Monday August 20, 2001
Gays, Lesbians and the Census
Philly.com says: “If there can be winners in a census count, this year it’s gays and lesbians. Across Philadelphia and around the nation, same-sex couples are celebrating the results of a census that establishes them as a potential political force. And they are crediting their new visibility — everywhere from city neighborhoods to rural towns beyond the suburbs — in part to a campaign last year to “Out the Census.”
Check your state’s gay census totals here.
“We’re a family,” said Philadelphian Dorena Kearney of herself and her female partner. “We’re raising children, and we’re a family, and I wanted to be represented in that census.”
Kearney, a member of the mayor’s Lesbian, Gay, Bisexual and Transgendered Advisory Board, said she wanted to make people more aware “that every household is not your typical household.”
The Seattle Times says Seattle is near the top of Gay Cities in America. “One out of every 21 couples living together in Seattle is homosexual, according to new census figures that indicate the city has one of the nation’s highest percentages of gay households.”
Here’s an additional story on the census from The San Francisco Chronicle.
Kill the Clichés
Why not spend 30 seconds of your Morning Meeting talking about grammar and word usage. Here is a good place to start: the Cliché of the Day site.

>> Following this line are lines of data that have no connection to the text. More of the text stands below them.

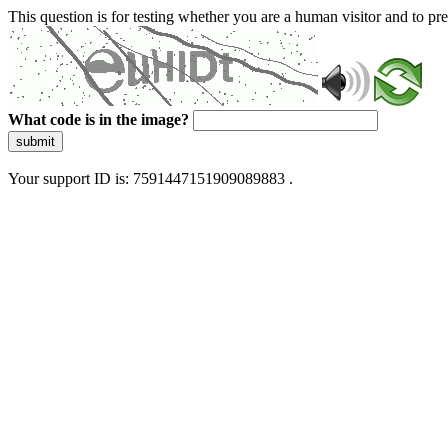
This question is for testing whether you are a human visitor and to 
What code is in the image?
submit
Your support ID is: 7591447151909089883 .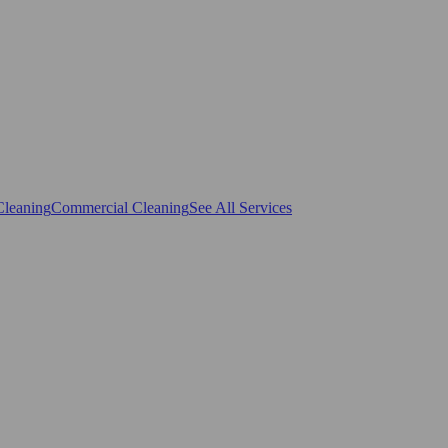
Cleaning
Commercial Cleaning
See All Services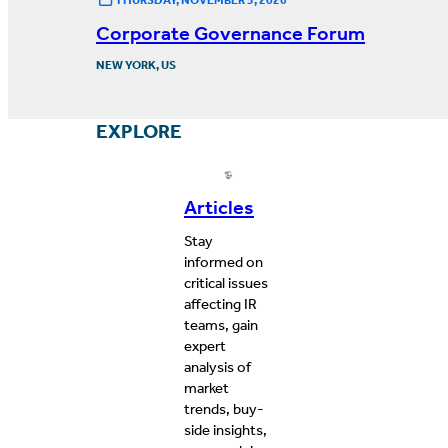
Corporate Governance Forum
NEW YORK, US
EXPLORE
Articles
Stay
informed on
critical issues
affecting IR
teams, gain
expert
analysis of
market
trends, buy-
side insights,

Producer Abe Rosenberg has a wonderful collection of clichés which he uses in his writing workshops. See his list: http://www.newswriting.com/groaners.htm
Cool Kindergarten Book, Hot Back-To-School Item
Climbing the bestseller list is a little paperback with a potential market of several million: kindergartners.

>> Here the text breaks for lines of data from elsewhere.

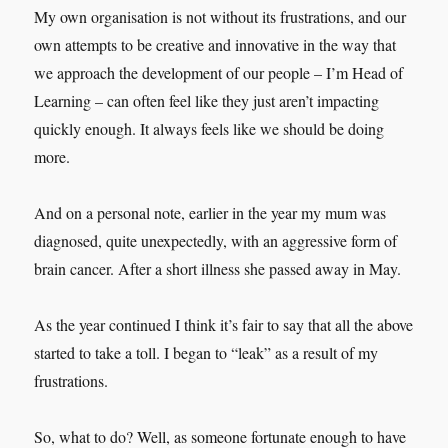
My own organisation is not without its frustrations, and our
own attempts to be creative and innovative in the way that
we approach the development of our people – I’m Head of
Learning – can often feel like they just aren’t impacting
quickly enough. It always feels like we should be doing
more.
And on a personal note, earlier in the year my mum was
diagnosed, quite unexpectedly, with an aggressive form of
brain cancer. After a short illness she passed away in May.
As the year continued I think it’s fair to say that all the above
started to take a toll. I began to “leak” as a result of my
frustrations.
So, what to do? Well, as someone fortunate enough to have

The Night Before Kindergarten by Natasha Wing, art by Julie Durrell (Grosset & Dunlap, $3.49) arrived in stores in July to capture that brief window of sales days before school starts. It’s currently No. 136 on the list.
USA Today says, “Wing, who has written a series of children’s books based on the Clement C. Moore Christmas poem, talked with friends, teachers and kids about the first day of kindergarten and that peculiar mix of anxiety and excitement.”
She came upon this universal truth: Parents are very emotional. Which explains why this book ends with: “The children all waved from the door of the school. ‘Don’t cry, Mom and Dad, kindergarten is cool!’ ”
Here is another really nice book for kindergartners.
How Important is Kindergarten?
Tracking 22,000 students, a U.S. Education Department study shows for the first time what children know when they enter school and how that knowledge is shaped through early school years. The study shows that at the end of kindergarten, five times as many children could do simple addition and subtraction as a year earlier. Children who could recognize letters of the alphabet rose from 65 percent to 94 percent. And those who could recognize simple words rose from two to 13 percent.